What do you want Lucasfilm and Disney to learn from how Solo was received?
Bryan: There are two big lessons I hope they learn, and they both come down to creative strategy. The first is that — at least at this point in time — these movies need time to breathe. Solo hit theaters barely five months after The Last Jedi premiered. Even in a perfect environment, with no behind-the-scenes drama or competition from summer superhero movies, that was going to be a tough sell.
The more important lesson in my mind, however, is that studios can’t simply rely on the allure of an intellectual property alone to bring in audiences year after year. Marvel isn’t Marvel simply because they made a bunch of movies in the same universe. The MCU is one gigantic serialized narrative, with different characters and even genres serving as unique on-ramps for different potential audiences. Every single movie strategically sets up the next movie, even if it’s just a post-credits scene, with all story threads colliding in the big team-up films. That narrative infrastructure is part of what’s allowed the studio to remain so successful over the course of so many films. In contrast, Star Wars is trying to ramp up to the same kind of output, but without the strategy. The Force Awakens and The Last Jedi are serialized episodes, yes, but both Rogue One and Solo are backstory movies. They don’t leave the audience wondering what’s going to happen next; they leave the audience with the sense that they already know.

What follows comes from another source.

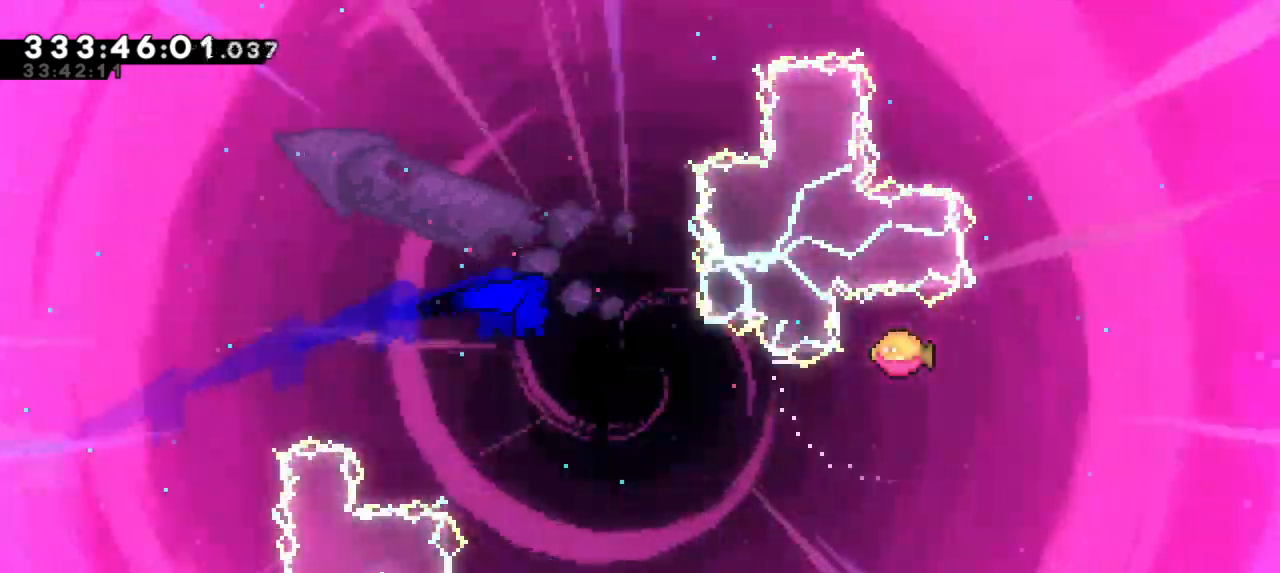
{"keys": ["dash", "jump2", "right", "up"], "events": [[483, "dash", "down"], [483, "up", "down"]]}
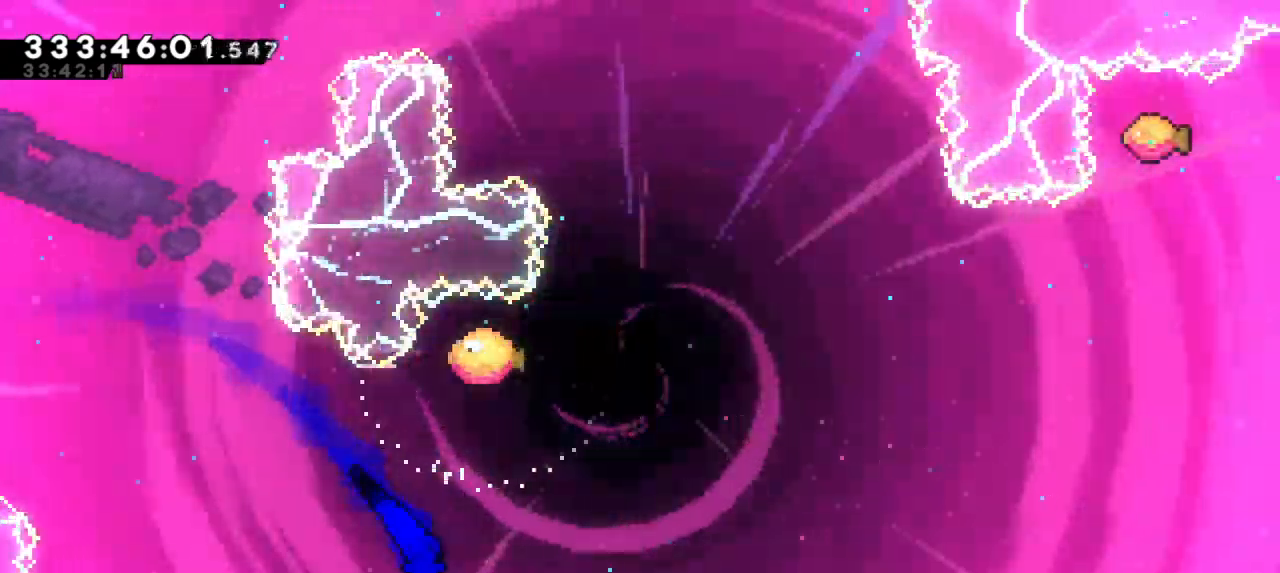
{"keys": ["right", "up"], "events": [[17, "jump2", "up"], [200, "dash", "up"]]}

It all strikes me as a really quick way to dilute the brand, adjusted expectations or not. What do you hope they’re thinking over at the moment?
Tasha: Above all else, I’d like to see them veer away from the prequel plans. The MCU has so much momentum because it’s always moving forward. We’re never leaping back in time to fill in the blanks on how stories began after we’ve learned how they end. (The upcoming Captain Marvel will be a bit of an exception to that rule, but it’ll also introduce important new characters to the continuity. We’ll see whether fans take that bait.) The gripe I’ve heard over and over about Solo, in various ways, is that we know how Han Solo’s story ends — we don’t necessarily need every significant moment of his life filled in like a checklist. I don’t entirely ascribe to that philosophy myself — I mostly enjoyed Solo, and especially his first meeting with Chewbacca, and the process of that relationship building. But so often, these prequels are about laboriously explaining things the fans filled in for themselves decades ago, and the official story often isn’t as interesting or creative as the fan theories. As one Twitter user put it, the endless prequels “foreclose the viewer’s own imagination.”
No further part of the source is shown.